53' Long by 18' High
Fort Scott, located on the Flint River near its confluence with the Chattahoochee River, was very important to the Wiregrass area. Until it was built in late 1816, the Indians, mainly the Creeks and Red Sticks, made life for the settlers in this area very dangerous. During its short life, the soldiers at the Fort “tamed the Indians,” and provided protection for the settlers, as well as attracting new settlers.
Andrew Jackson arrived at the Fort on March 9, 1818, with his staff and troops of the Georgia Militia. He massed his troops here for his push into Spanish Florida against Indians who had been raiding in to Georgia. The Fort was occupied at this time by forces of the 7th Regiment.
The trees and bushes where the Fort was located were swept away by a flood in the early 1950s, and the original outline of the Fort became evident.
Fort Scott was located on a bluff of red clay, some twenty-five feet straight up from the Flint River when it was at normal level. The palisade was built from pine logs, set in a trench dug by the troopers’ shovels, as can be seen today where the Fort stood.
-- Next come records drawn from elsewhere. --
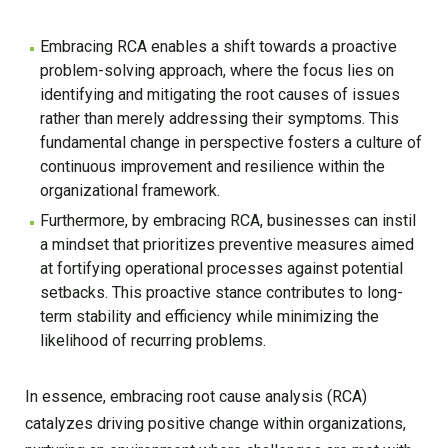
Embracing RCA enables a shift towards a proactive
problem-solving approach, where the focus lies on
identifying and mitigating the root causes of issues
rather than merely addressing their symptoms. This
fundamental change in perspective fosters a culture of
continuous improvement and resilience within the
organizational framework.
Furthermore, by embracing RCA, businesses can instil
a mindset that prioritizes preventive measures aimed
at fortifying operational processes against potential
setbacks. This proactive stance contributes to long-
term stability and efficiency while minimizing the
likelihood of recurring problems.
In essence, embracing root cause analysis (RCA)
catalyzes driving positive change within organizations,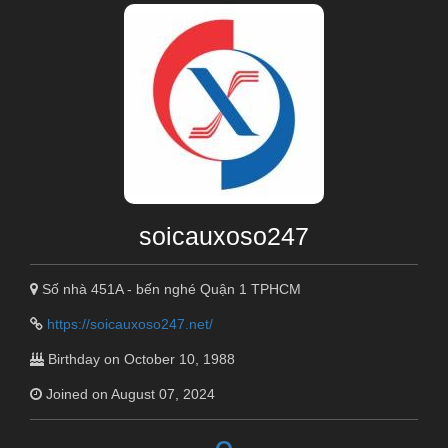
soicauxoso247
Số nhà 451A - bến nghé Quận 1 TPHCM
https://soicauxoso247.net/
Birthday on October 10, 1988
Joined on August 07, 2024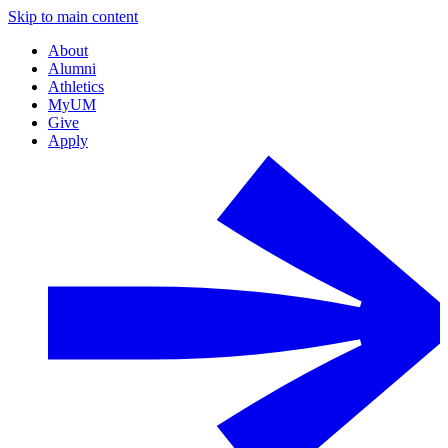
Skip to main content
About
Alumni
Athletics
MyUM
Give
Apply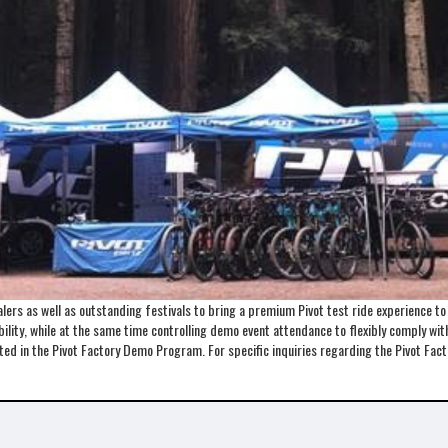
ers as well as outstanding festivals to bring a premium Pivot test ride experience t
lity, while at the same time controlling demo event attendance to flexibly comply with 
ented in the Pivot Factory Demo Program. For specific inquiries regarding the Pivot 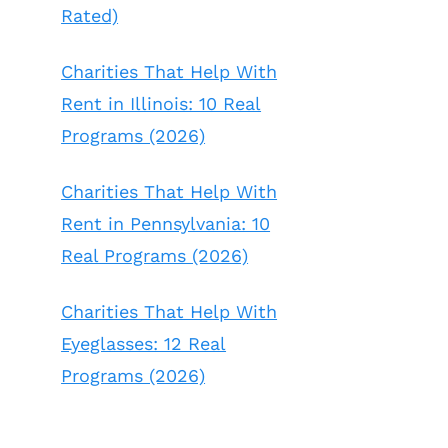
Rated)
Charities That Help With
Rent in Illinois: 10 Real
Programs (2026)
Charities That Help With
Rent in Pennsylvania: 10
Real Programs (2026)
Charities That Help With
Eyeglasses: 12 Real
Programs (2026)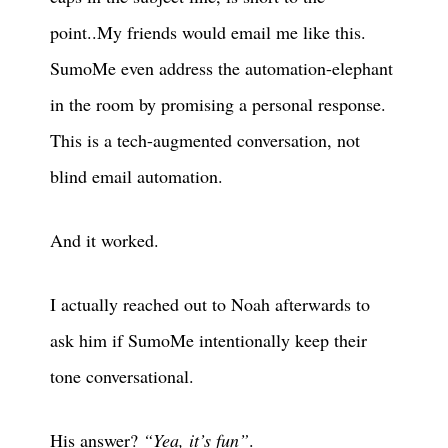
point..My friends would email me like this.
SumoMe even address the automation-elephant
in the room by promising a personal response.
This is a tech-augmented conversation, not
blind email automation.
And it worked.
I actually reached out to Noah afterwards to
ask him if SumoMe intentionally keep their
tone conversational.
His answer?
“Yea, it’s fun”
.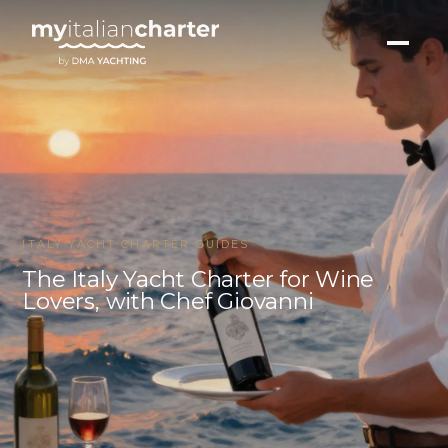
ITALY YACHT CHARTER GUIDES
The Italy Yacht Charter for Wine
Lovers, with Chef Giovanni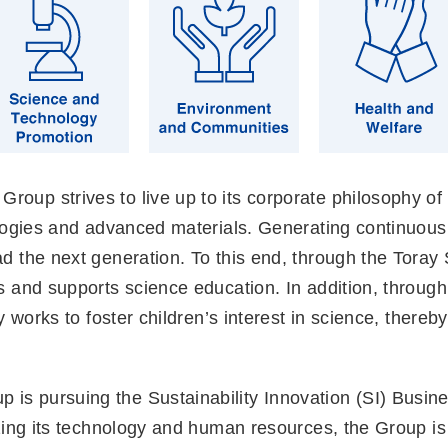
Group strives to live up to its corporate philosophy of
logies and advanced materials. Generating continuous
d the next generation. To this end, through the Toray
and supports science education. In addition, through 
 works to foster children’s interest in science, thereb
 is pursuing the Sustainability Innovation (SI) Busines
ing its technology and human resources, the Group is 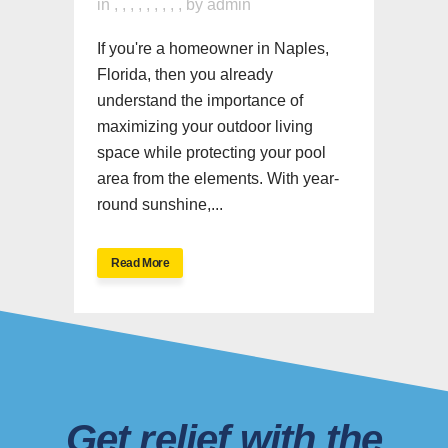
in
,
,
,
,
,
,
,
,
,
by
admin
If you're a homeowner in Naples,
Florida, then you already
understand the importance of
maximizing your outdoor living
space while protecting your pool
area from the elements. With year-
round sunshine,...
Read More
Get relief with the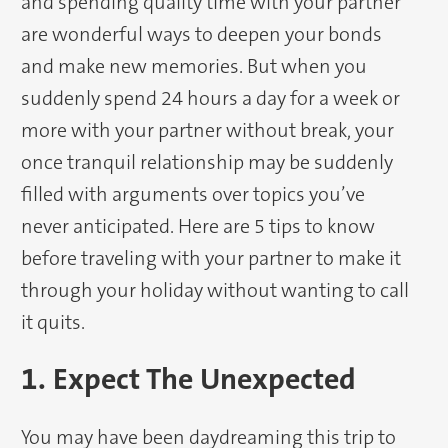
and spending quality time with your partner
are wonderful ways to deepen your bonds
and make new memories. But when you
suddenly spend 24 hours a day for a week or
more with your partner without break, your
once tranquil relationship may be suddenly
filled with arguments over topics you’ve
never anticipated. Here are 5 tips to know
before traveling with your partner to make it
through your holiday without wanting to call
it quits.
1. Expect The Unexpected
You may have been daydreaming this trip to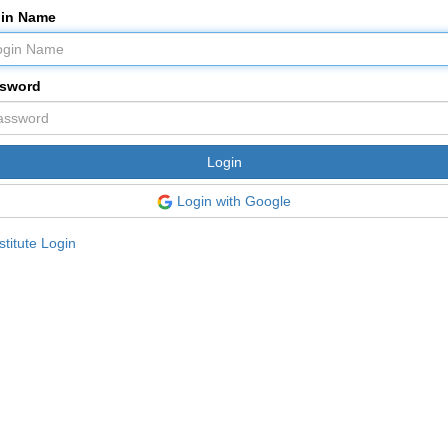
in Name
sword
Login with Google
titute Login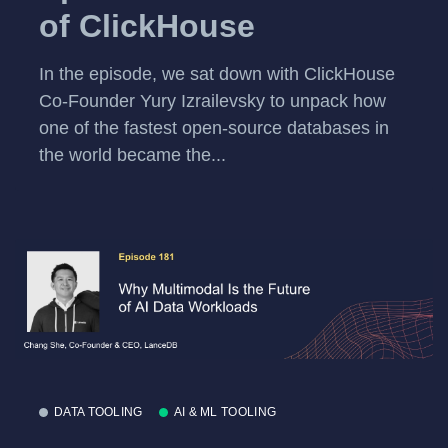
of ClickHouse
In the episode, we sat down with ClickHouse
Co-Founder Yury Izrailevsky to unpack how
one of the fastest open-source databases in
the world became the...
DATA TOOLING
AI & ML TOOLING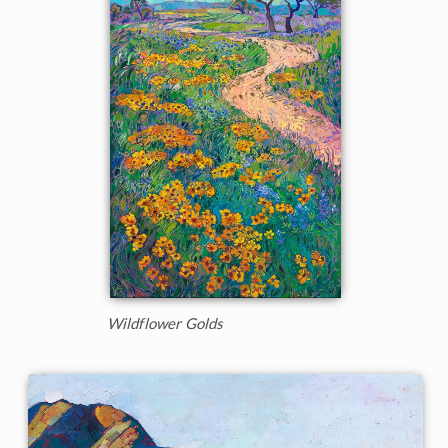
Wildflower Golds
Tracks of sleds and wagons used to haul supplies from river boats can still be seen in the clay bank.
The first sawmill in this area was Pit Mill located on the Fort to saw boards and siding.
The outline of the Fort was roughly 300 feet wide and 1400 feet long, according to the post holes and relics picked up by Jack Wingate, who did the research for this history.
The people whose pictures appear at the top of the mural were stationed at the Fort or lived there during its short life. The most notable were Andrew Jackson and Zachary Taylor, both of whom were later elected Presidents of the U.S.